Keesic Douglas’s Lifestyle photo series smoothly sends up the system of “native chic” that places a higher value on co-optable commodities than on the cultures they reference. The meaning of buckskins has everything to do with who wears them. Belcourt makes a similar point relative to the land, in the title of her large floral canvas, So Much Depends Upon Who Holds the Shovel.

Lifestyle #2 by Keesic Douglas

Perhaps the strongest juxtaposition of native and non-native views comes in another “intervention”: Beam’s Time Dissolve, a large streaked and notated collage of photos from residential schools. It stands inside A National Story, near Frances Loring’s larger-than-life 1938 sculpture, Eskimo Mother and Child. The primitivist romance of the Loring figure seems especially hollow next to Beam’s harsh reminder of what happened to so many indigenous mothers’ children.

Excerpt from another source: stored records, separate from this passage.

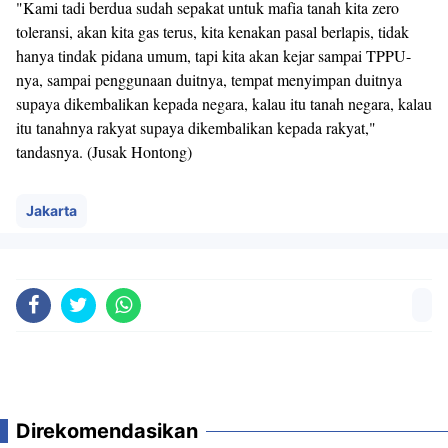
"Kami tadi berdua sudah sepakat untuk mafia tanah kita zero
toleransi, akan kita gas terus, kita kenakan pasal berlapis, tidak
hanya tindak pidana umum, tapi kita akan kejar sampai TPPU-
nya, sampai penggunaan duitnya, tempat menyimpan duitnya
supaya dikembalikan kepada negara, kalau itu tanah negara, kalau
itu tanahnya rakyat supaya dikembalikan kepada rakyat,"
tandasnya. (Jusak Hontong)
Jakarta
Direkomendasikan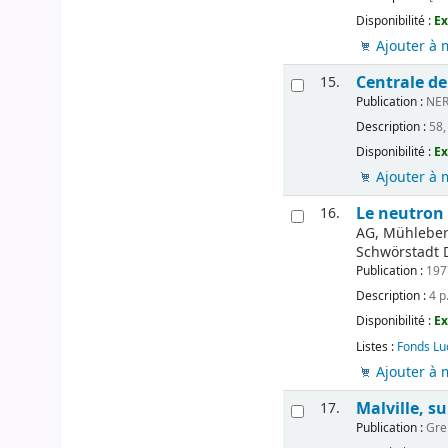
Disponibilité :
Ex
Ajouter à 
Centrale de
15.
Publication :
NER
Description :
58, 
Disponibilité :
Ex
Ajouter à 
Le neutron
16.
AG, Mühleberg
Schwörstadt D
Publication :
197
Description :
4 p.
Disponibilité :
Ex
Listes :
Fonds Lu
Ajouter à 
Malville, s
17.
Publication :
Gre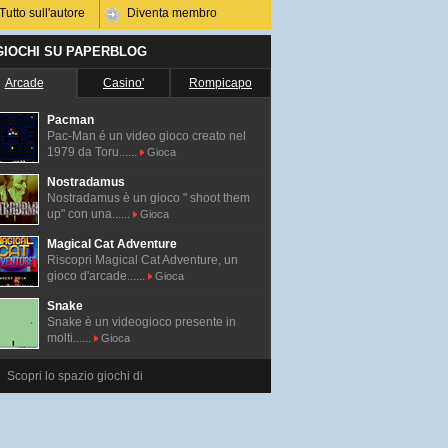
Tutto sull'autore
Diventa membro
 GIOCHI SU PAPERBLOG
Arcade
Casino'
Rompicapo
Pacman
Pac-Man é un video gioco creato nel
1979 da Toru......
Gioca
Nostradamus
Nostradamus è un gioco " shoot them
up" con una......
Gioca
Magical Cat Adventure
Riscopri Magical Cat Adventure, un
gioco d'arcade......
Gioca
Snake
Snake è un videogioco presente in
molti......
Gioca
Scopri lo spazio giochi di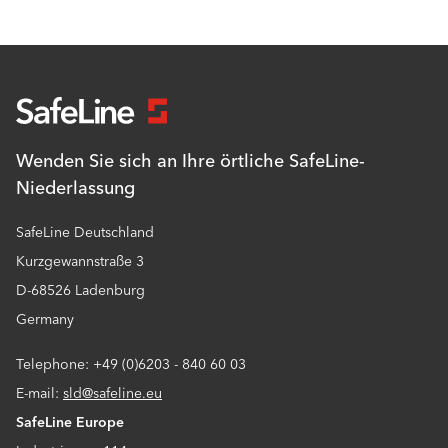
Wenden Sie sich an Ihre örtliche SafeLine-
Niederlassung
SafeLine Deutschland
Kurzgewannstraße 3
D-68526 Ladenburg
Germany
Telephone: +49 (0)6203 - 840 60 03
E-mail:
sld@safeline.eu
SafeLine Europe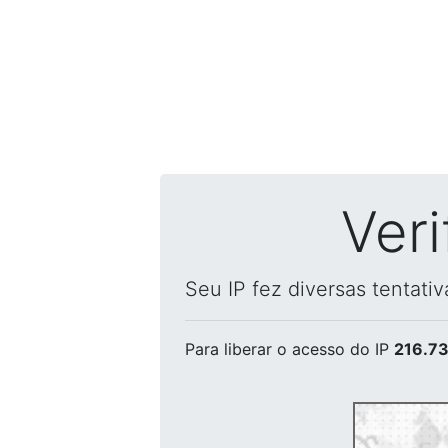
Ver
Seu IP fez diversas tentati
Para liberar o acesso
do IP
216.73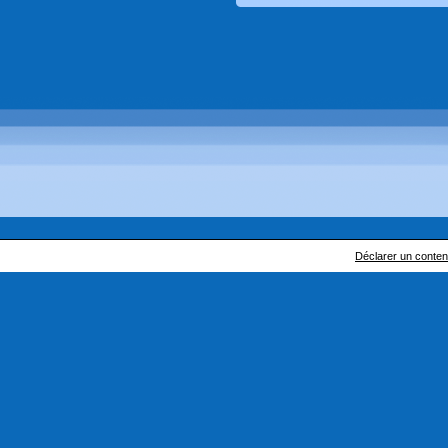
Déclarer un contenu 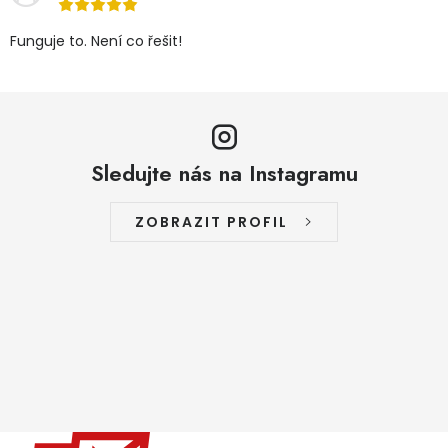
Funguje to. Není co řešit!
Sledujte nás na Instagramu
ZOBRAZIT PROFIL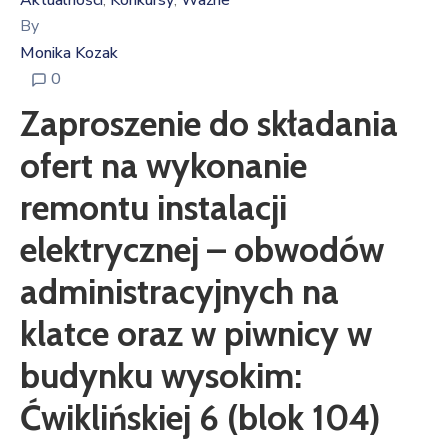
Aktualności
Konkursy
Ważne
‚
‚
By
Monika Kozak
0
Zaproszenie do składania
ofert na wykonanie
remontu instalacji
elektrycznej – obwodów
administracyjnych na
klatce oraz w piwnicy w
budynku wysokim:
Ćwiklińskiej 6 (blok 104)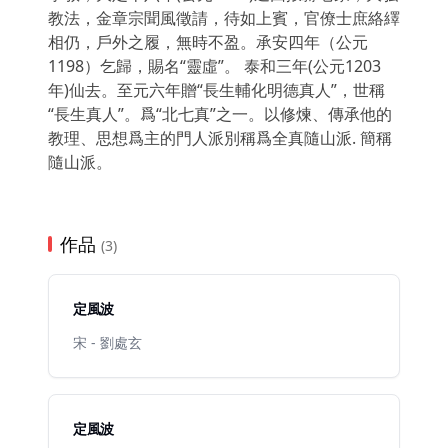
教法，金章宗聞風徵請，待如上賓，官僚士庶絡繹
相仍，戶外之履，無時不盈。承安四年（公元
1198）乞歸，賜名“靈虛”。 泰和三年(公元1203
年)仙去。至元六年贈“長生輔化明德真人”，世稱
“長生真人”。爲“北七真”之一。以修煉、傳承他的
教理、思想爲主的門人派別稱爲全真隨山派. 簡稱
隨山派。
作品
(3)
定風波
宋 - 劉處玄
定風波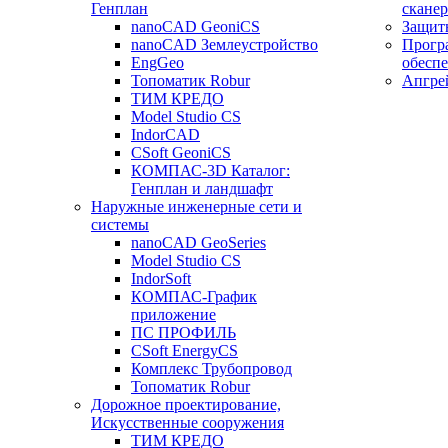
Генплан
сканер
nanoCAD GeoniCS
Защит
nanoCAD Землеустройство
Прогр
EngGeo
обесп
Топоматик Robur
Апгре
ТИМ КРЕДО
Model Studio CS
IndorCAD
CSoft GeoniCS
КОМПАС-3D Каталог:
Генплан и ландшафт
Наружные инженерные сети и
системы
nanoCAD GeoSeries
Model Studio CS
IndorSoft
КОМПАС-График
приложение
ПС ПРОФИЛЬ
CSoft EnergyCS
Комплекс Трубопровод
Топоматик Robur
Дорожное проектирование,
Искусственные сооружения
ТИМ КРЕДО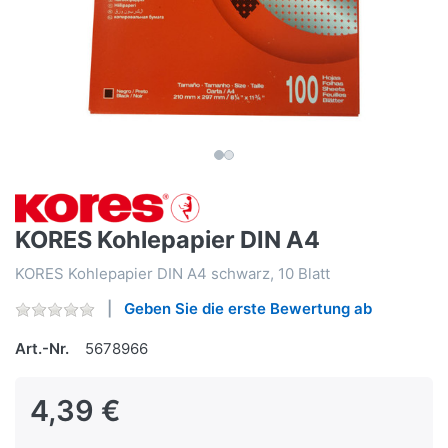
KORES Kohlepapier DIN A4
KORES Kohlepapier DIN A4 schwarz, 10 Blatt
Geben Sie die erste Bewertung ab
Art.-Nr.
5678966
4,39 €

The interventions don’t penetrate the large permanent exhibition of the Thomson Canadian Collection, located not far off. Indigenous objects do appear in the Group of Seven rooms, but they don’t seem to work the same way. They’re deployed more like subordinate indigenous seconders of whatever visions the urban white painters were at pains to put on canvas. This imposed hierarchy becomes even harder to accept once you’ve seen Before and After the Horizon. Anishinaabe artists have not often been at home in the AGO, but they have every reason to be there, in one of the outstanding group exhibitions of the summer.

Before and After the Horizon: Anishinaabe Artists of the Great Lakes continues at the Art Gallery of Ontario in Toronto through Nov. 25 (ago.net).